A Technical Writing Tip

As a technical writer myself I’m often in a situation where I need to take a Word document and turn it into a Framemaker or XML-DITA package.

This is not usually a huge problem, except when there are a lot of images in the document (screencaps mostly). You see, Word incorporates images by copying them right into the document (embedding); with Framemaker it’s preferable to simply link the image as you would on a web page, and with XML-DITA linking is the only way to include images. If you simply import a Word document into a Framemaker document the images become embedded, but then you are limited as to how you can interact with those images. Scaling, particularly, does not seem to be supported for embedded images.

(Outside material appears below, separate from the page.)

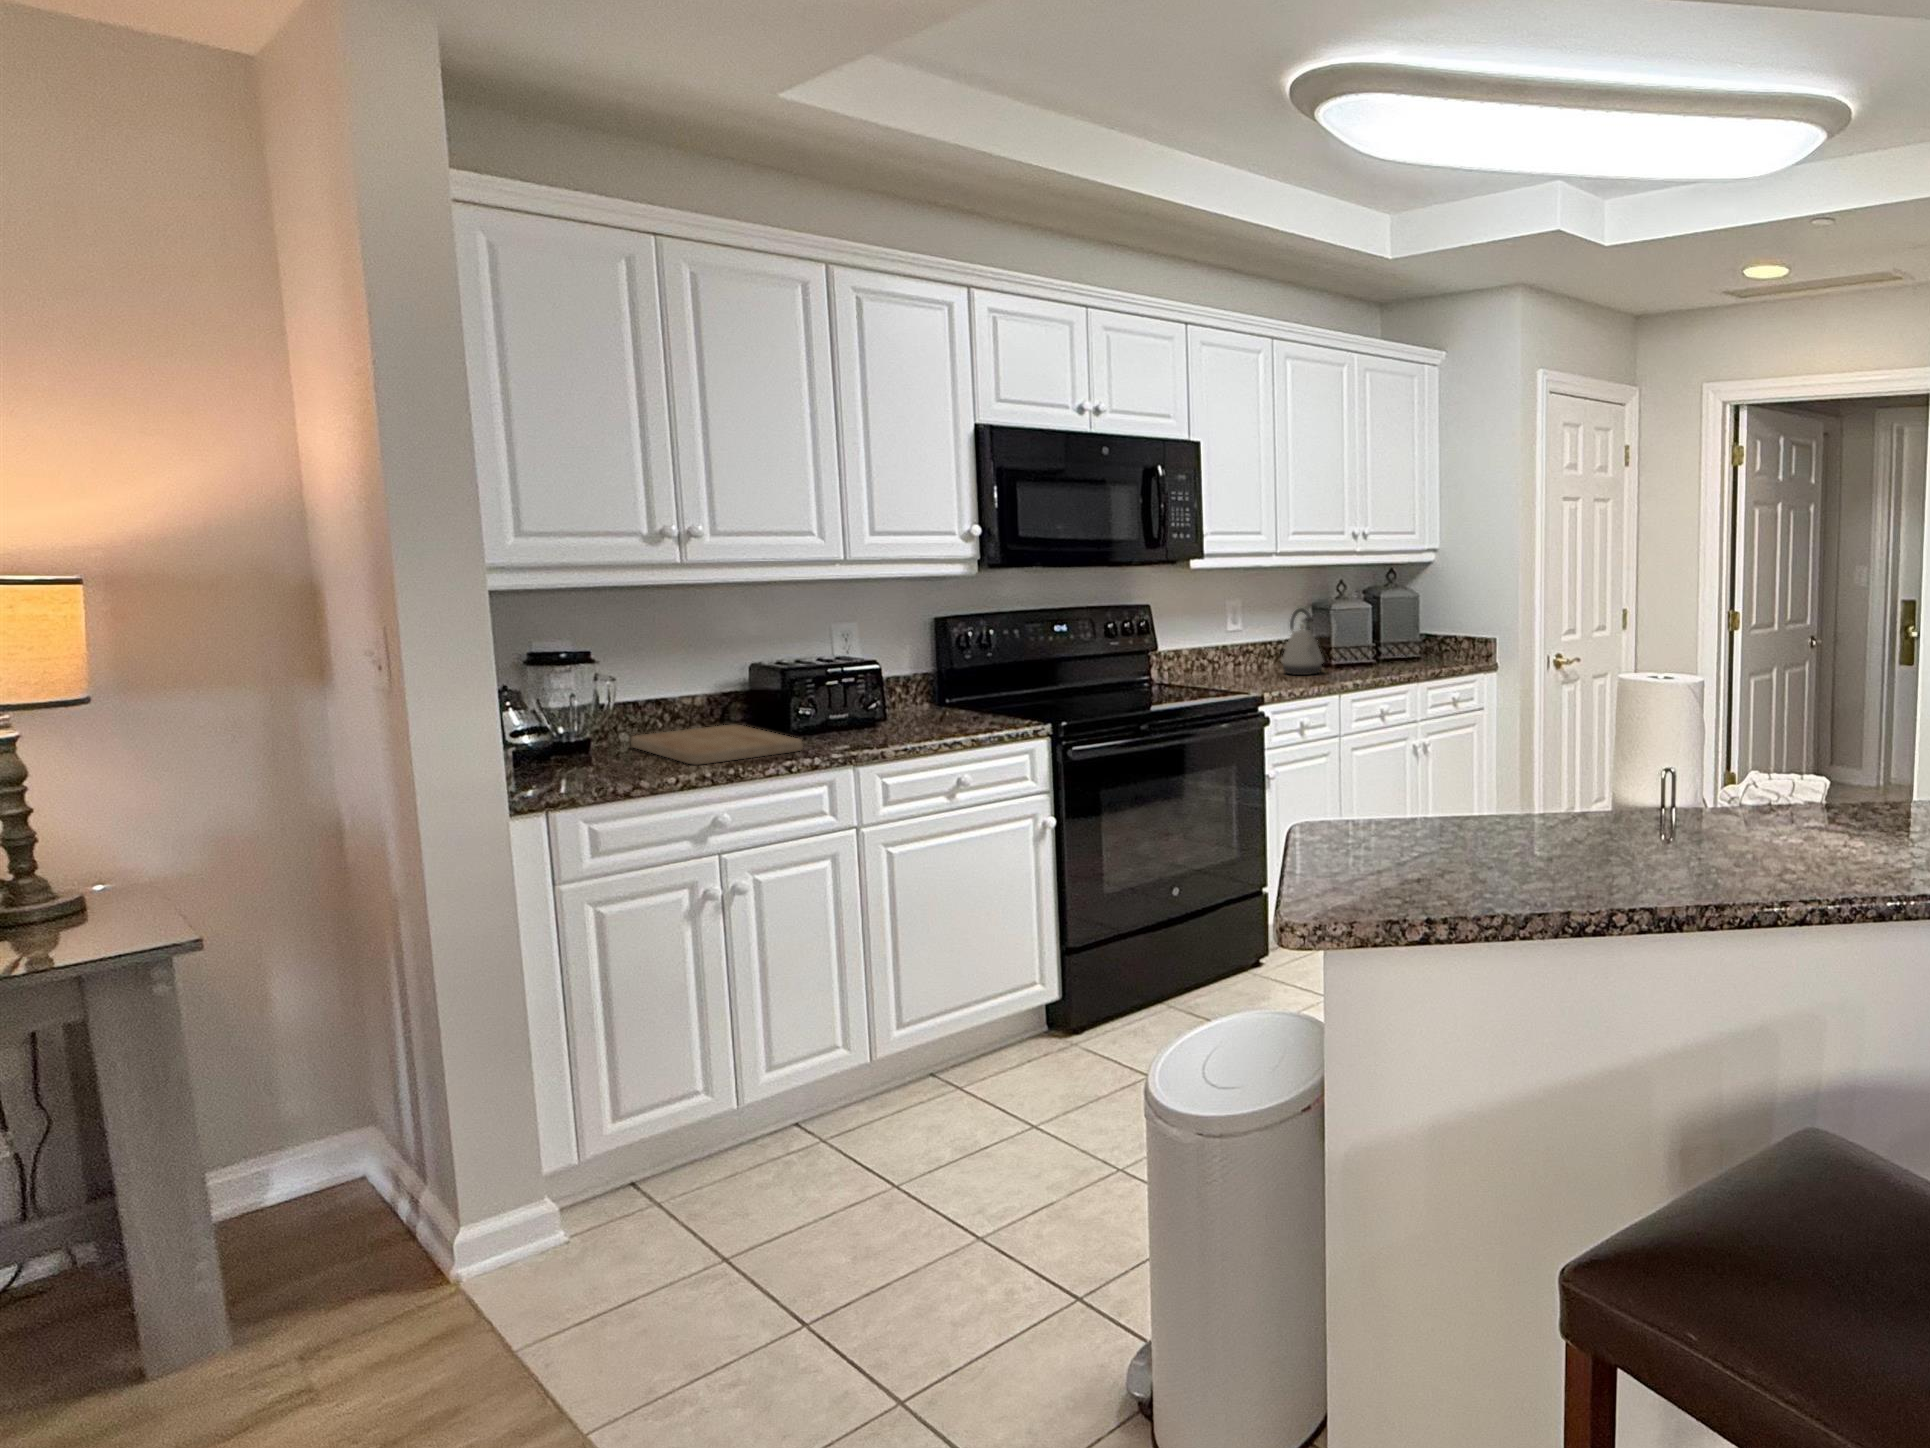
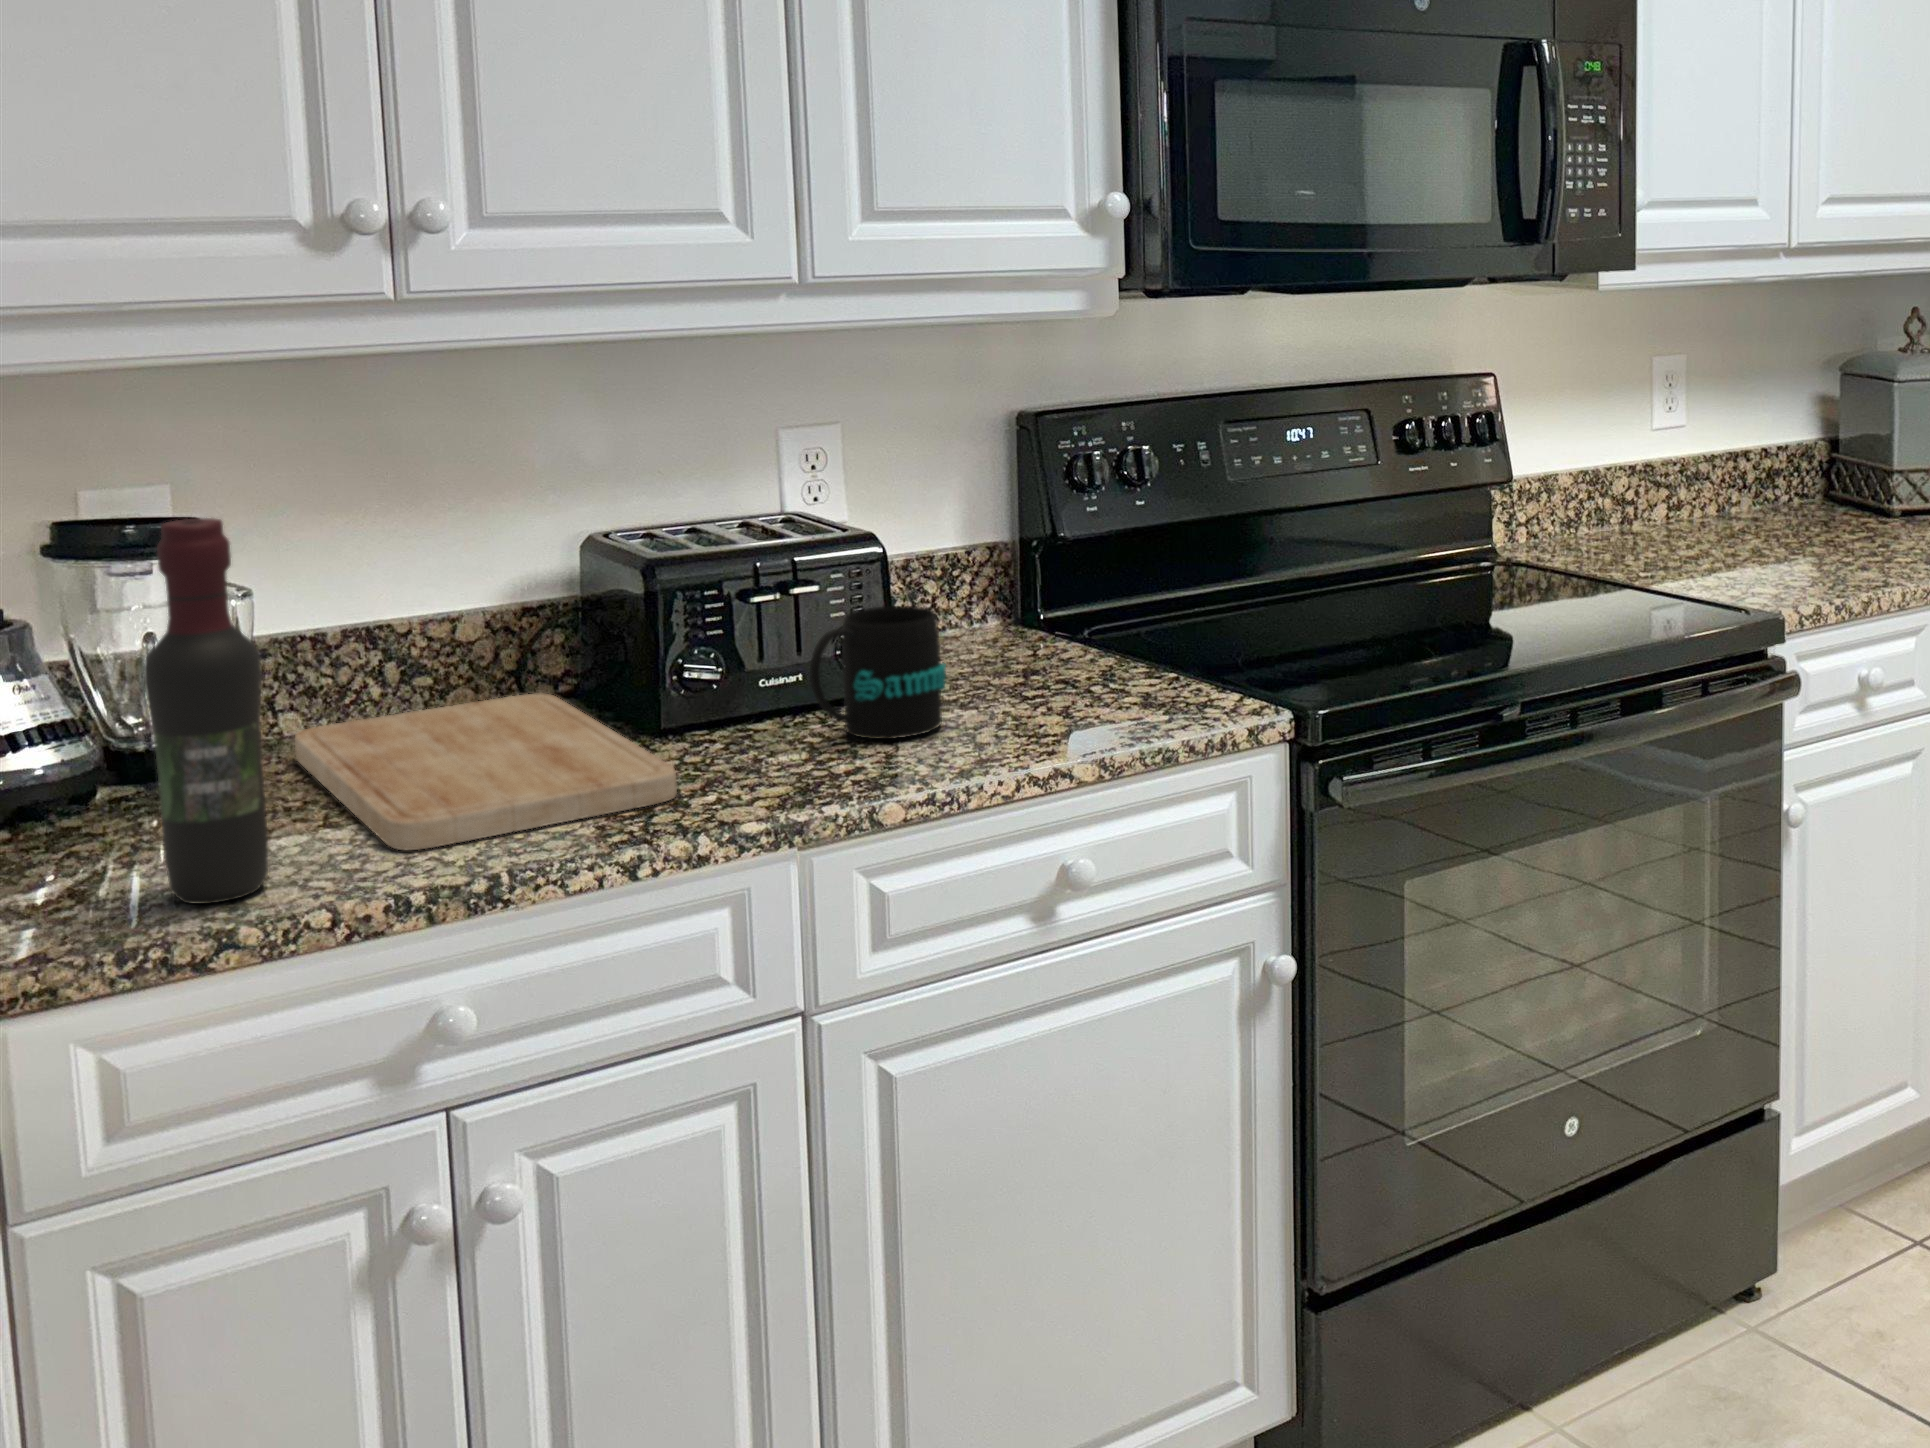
kettle: present [1282,608,1323,675] -> none [1785,378,1887,543]
wine bottle: none [598,639,646,778] -> present [143,518,268,904]
mug: none [854,686,910,734] -> present [810,606,946,739]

So you’ll want to get the images out of the Word doc and into separate image files. One way you can do this is to go through the original file, and every time you see an image right-click on it, then save the image file. This can be really time-consuming (and boring).

There is, of course, a better way.

This is not common knowledge but Word files are made up of several different, smaller files compressed together using the ubiquitous .zip format. So the trick to getting all the images at once is simply to unzip the Word document.

Here’s how to do this:

  1. Find your Word document in the windows explorer and change its extension from .doc (or .docx) to .zip.
  2. Extract the files to a new folder.
  3. Open the folder and navigate to the word\media subdirectory, then open it.

You should see all the document’s images there. They will have generic names which is semantically not the best, but on the plus side it’s then easy to figure out the order in which the images should be shown.